2012’s Nero Award Finalists Announced

Nero Wolfe Award: Do you Detect the Winner?
The Wolfe Pack has announced its shortlist for the annual Nero Wolfe Award, bestowed during its Black Orchid festivities in December. The award was designed to recognize new tales of criminal detection in the spirit of Rex Stout’s eminent and world-famous Nero Wolfe (and his associate Archie Goodwin, of course). This year’s finalists are:

Guilt by Association by Marcia Clark
The Silent Girl by Tess Gerritsen
The House of Silk by Anthony Horowitz
Spiral by Paul McEuen
Though Not Dead by Dana Stabenow
Black Orchid Blues by Persia Walker

Obviously, Persia Walker’s title, not to mention the novel’s era and location in New York City, resonates, but if you’ve read others of these, did you and where did you recognize in them the echoes of Nero Wolfe?
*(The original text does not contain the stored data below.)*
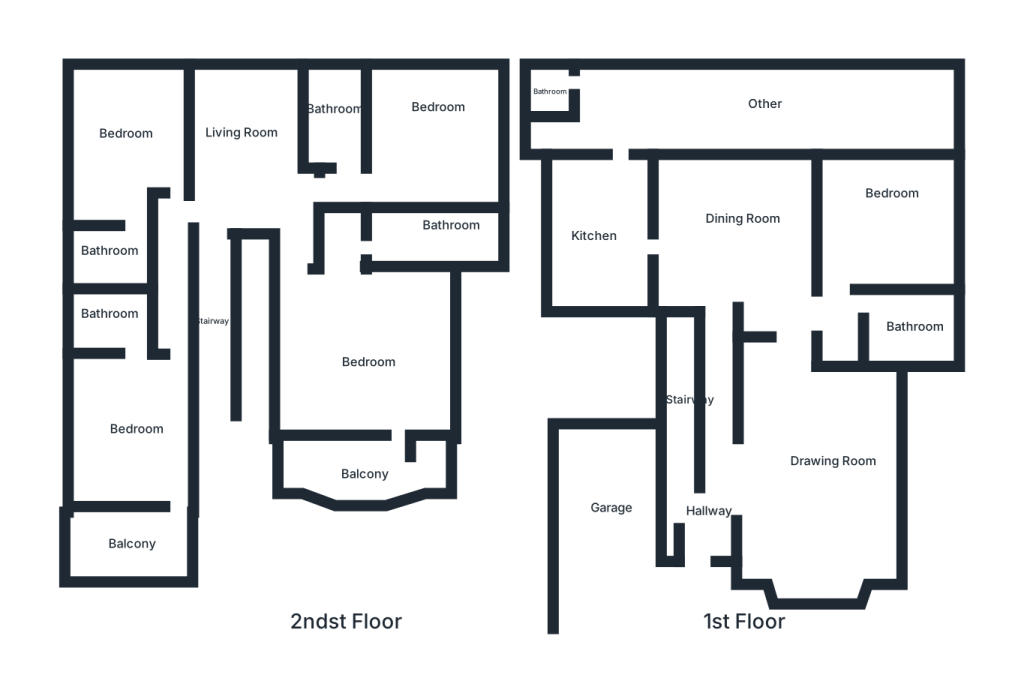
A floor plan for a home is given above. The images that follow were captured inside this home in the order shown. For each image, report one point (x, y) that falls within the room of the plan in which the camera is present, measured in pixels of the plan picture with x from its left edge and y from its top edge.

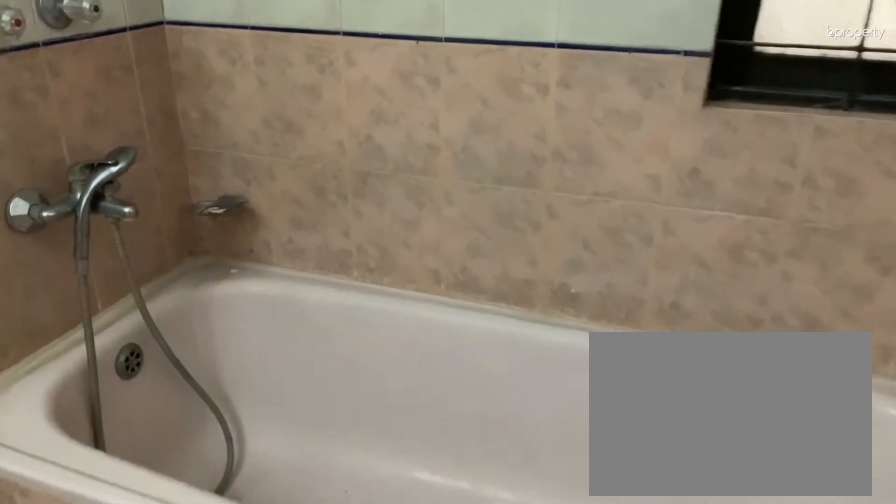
(102, 265)
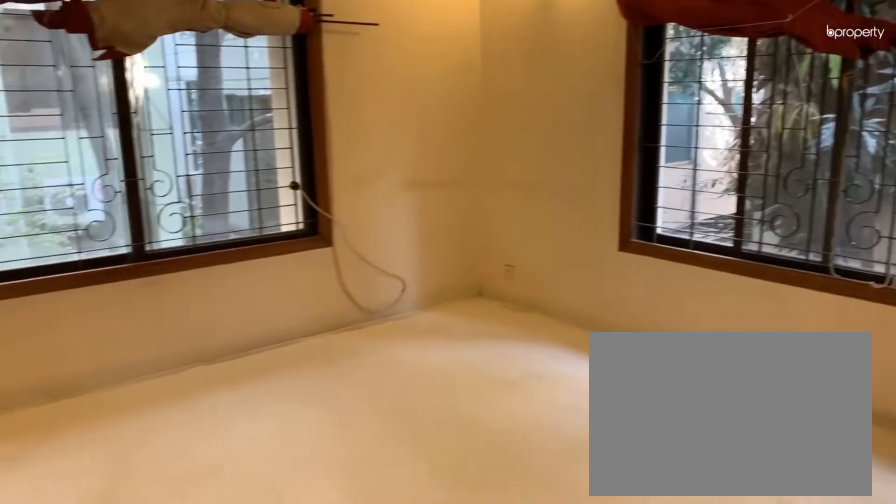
(437, 122)
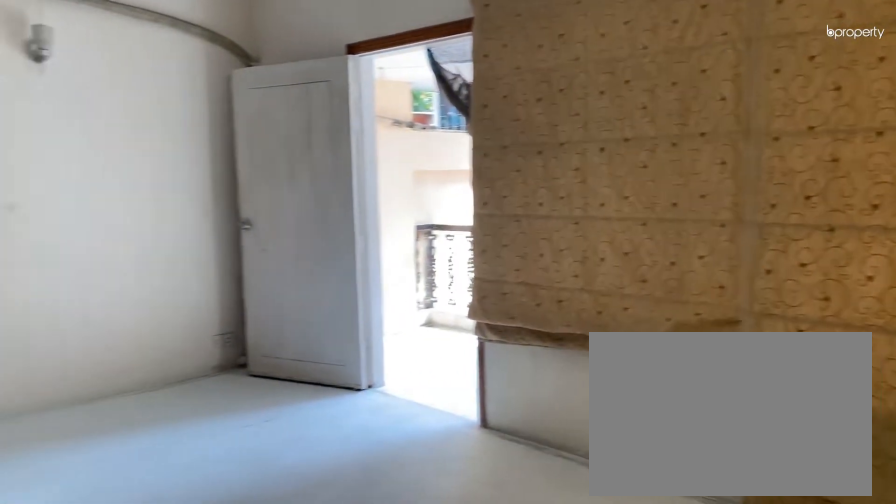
(354, 365)
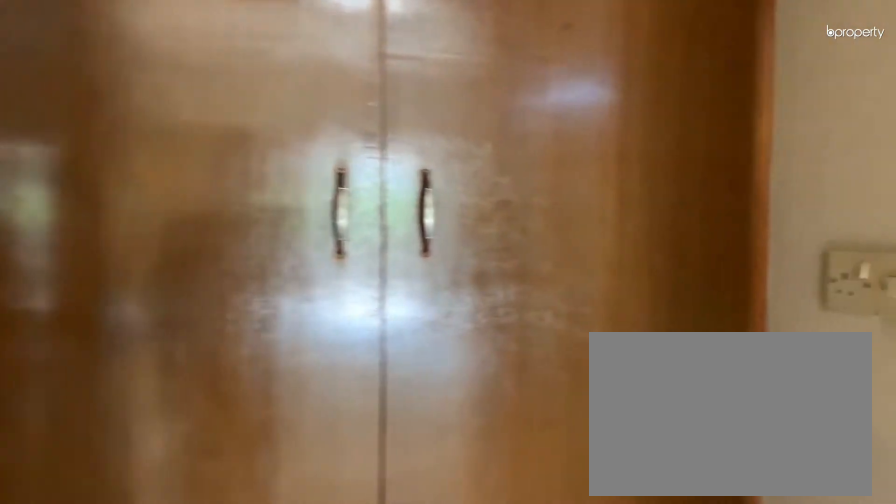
(341, 245)
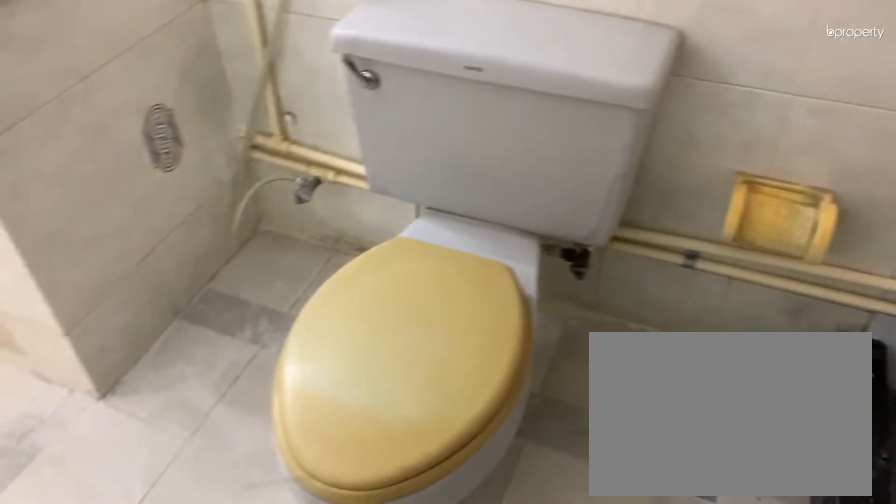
(451, 237)
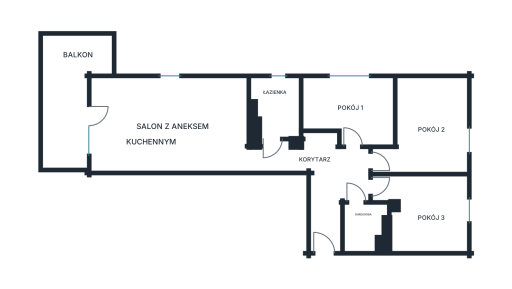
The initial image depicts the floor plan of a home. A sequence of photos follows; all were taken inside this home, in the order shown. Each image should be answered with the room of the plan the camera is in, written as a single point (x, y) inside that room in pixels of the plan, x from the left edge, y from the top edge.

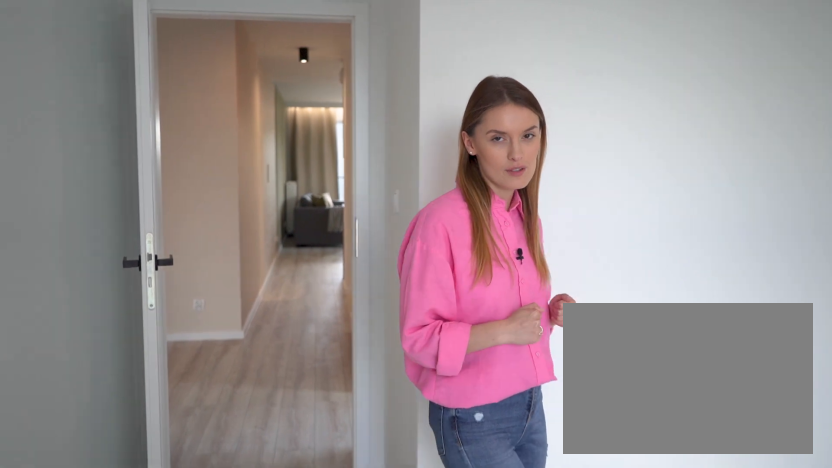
(429, 127)
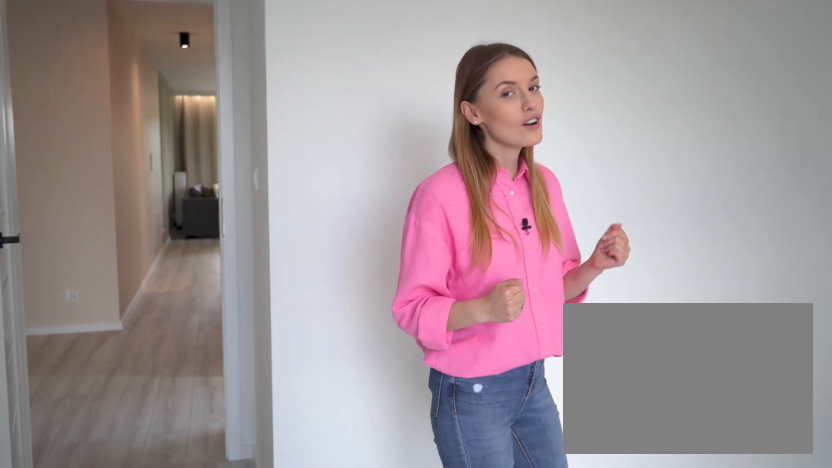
(429, 127)
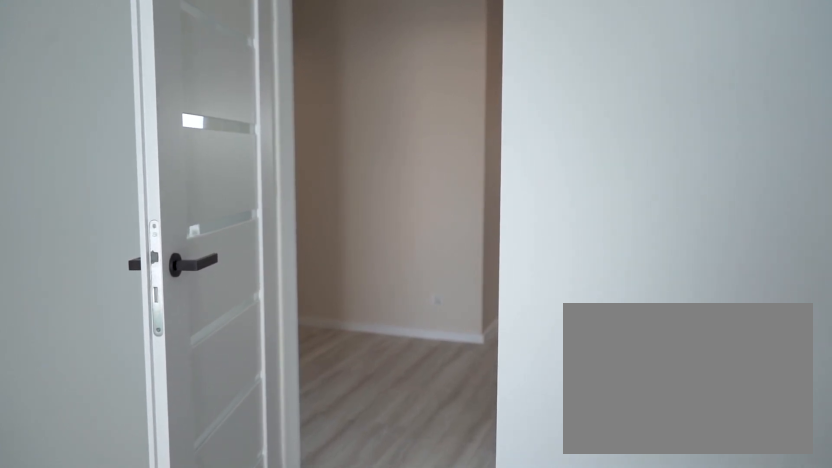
(321, 176)
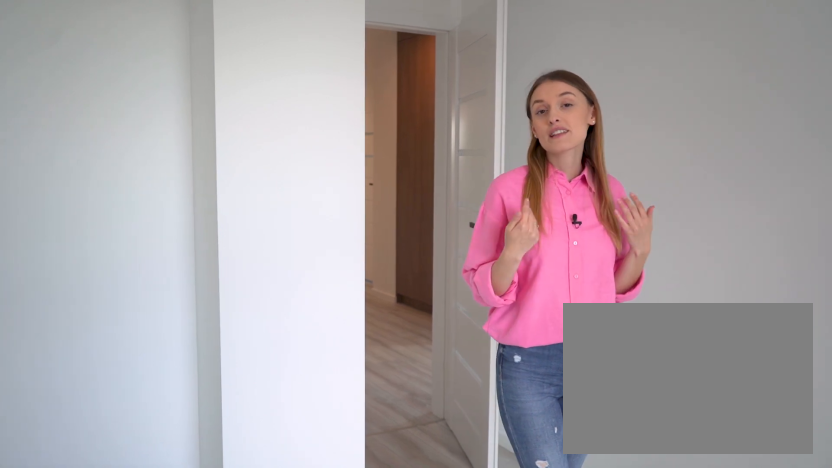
(427, 212)
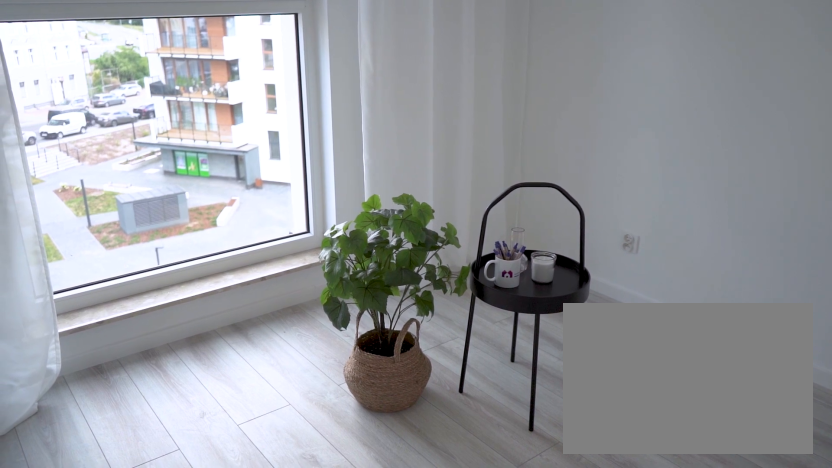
(427, 212)
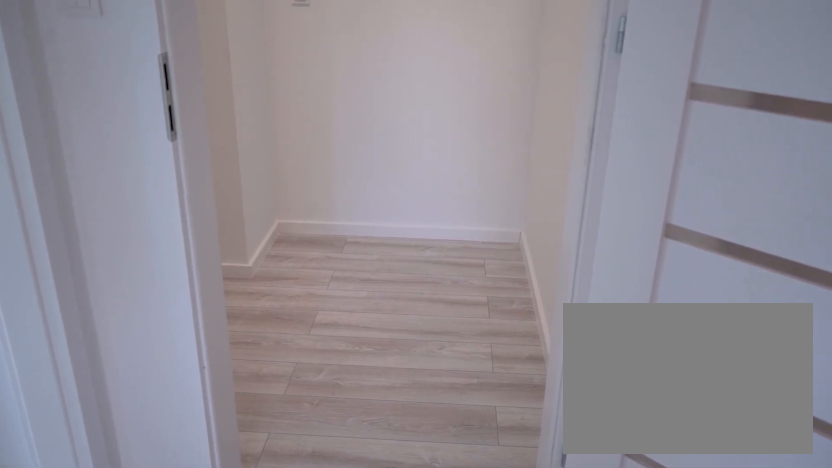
(363, 225)
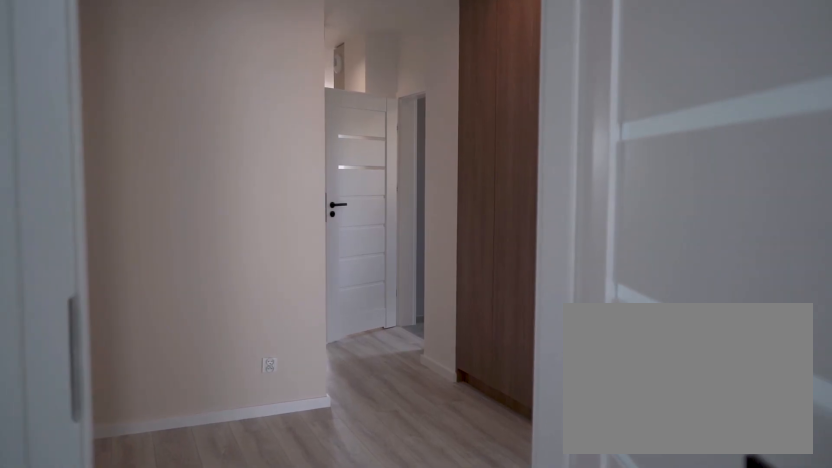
(320, 176)
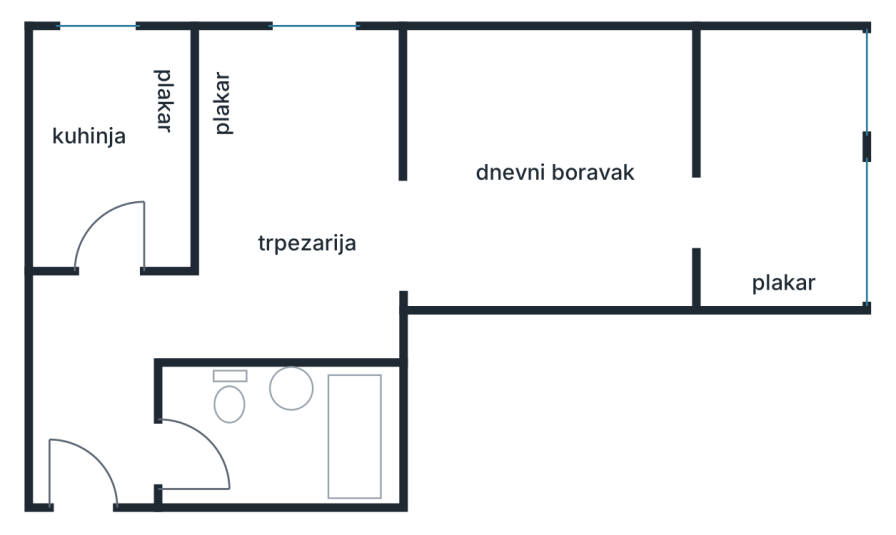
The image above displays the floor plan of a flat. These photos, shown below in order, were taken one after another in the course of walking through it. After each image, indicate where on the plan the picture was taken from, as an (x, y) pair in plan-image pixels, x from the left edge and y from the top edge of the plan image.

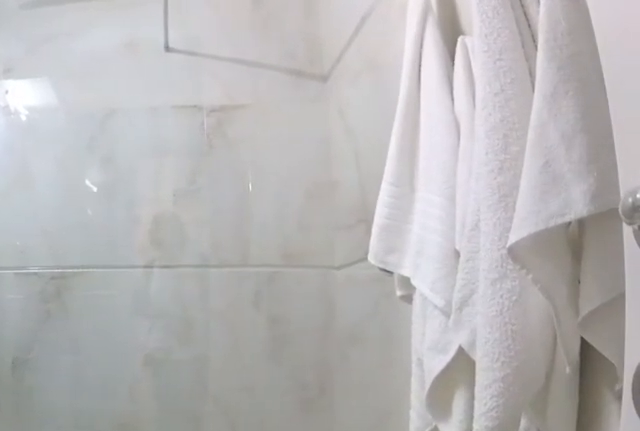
(186, 465)
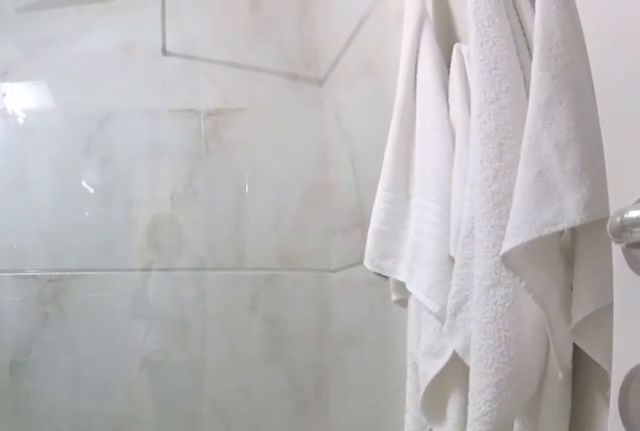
(182, 464)
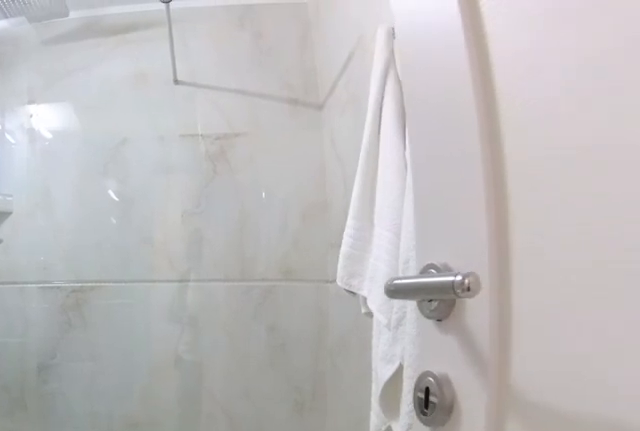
(160, 464)
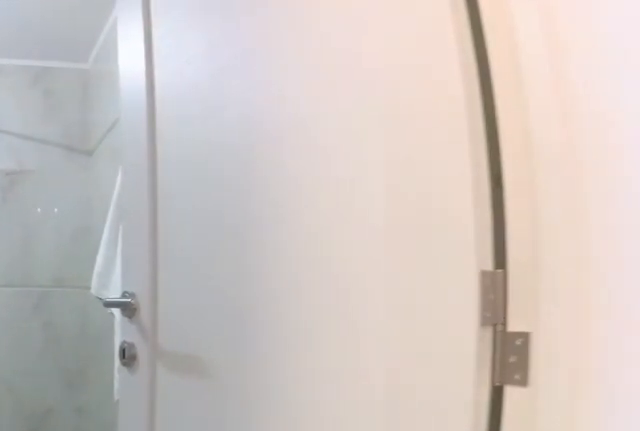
(123, 457)
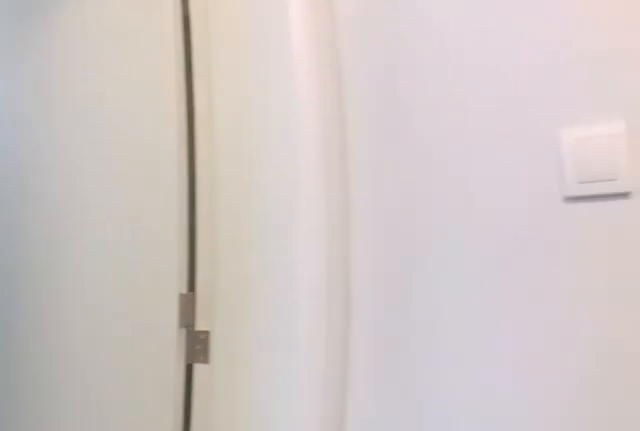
(113, 440)
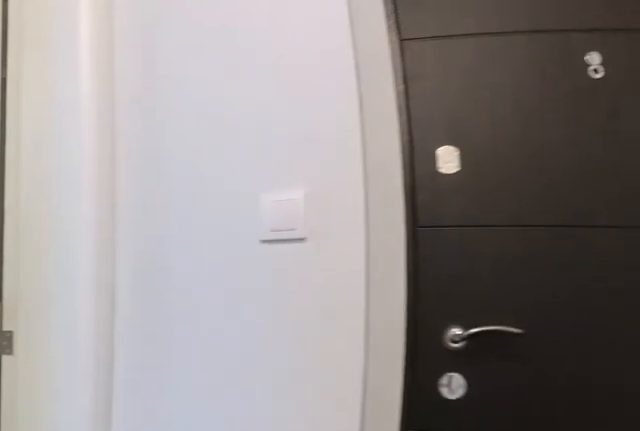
(108, 429)
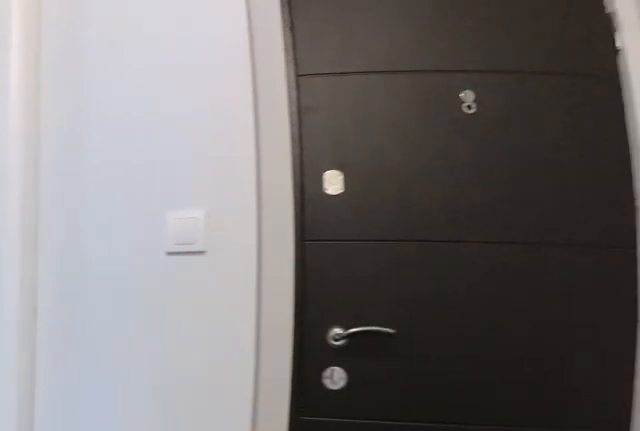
(106, 424)
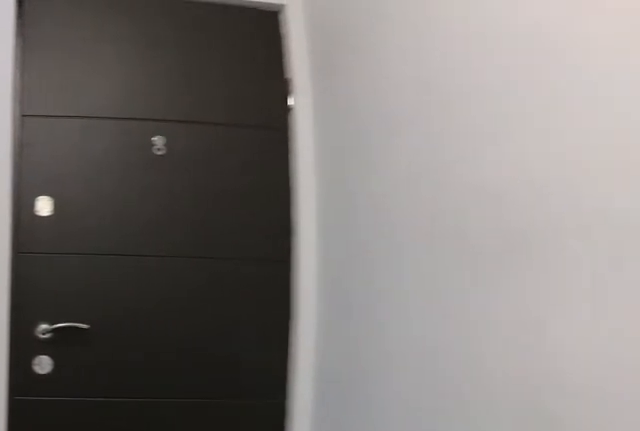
(104, 416)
Hat tip: Mystery Fanfare, with image via Joseph Teller, whose unaltered image proves he won his with engraved nameplate and everything.

Comments

  1. joseph guglielmelli

    The House of Silk by Anthony Horowitz is a Holmes pastiche from the creator of Foyle’s War. Years ago I read Nero Wolfe of West 35th Street, a “biography”. If I remember correctly, the author suggests that Wolfe is in fact the son of Holmes, fathered during those lost years after his “death”. So it would seem appropriate that a tale of the father be nominated for an award named after the son.

    Besides, wasn’t it the genius of Stout to tell classic puzzle detective stories of Doyle in the American idiom of Hammett and Chandler?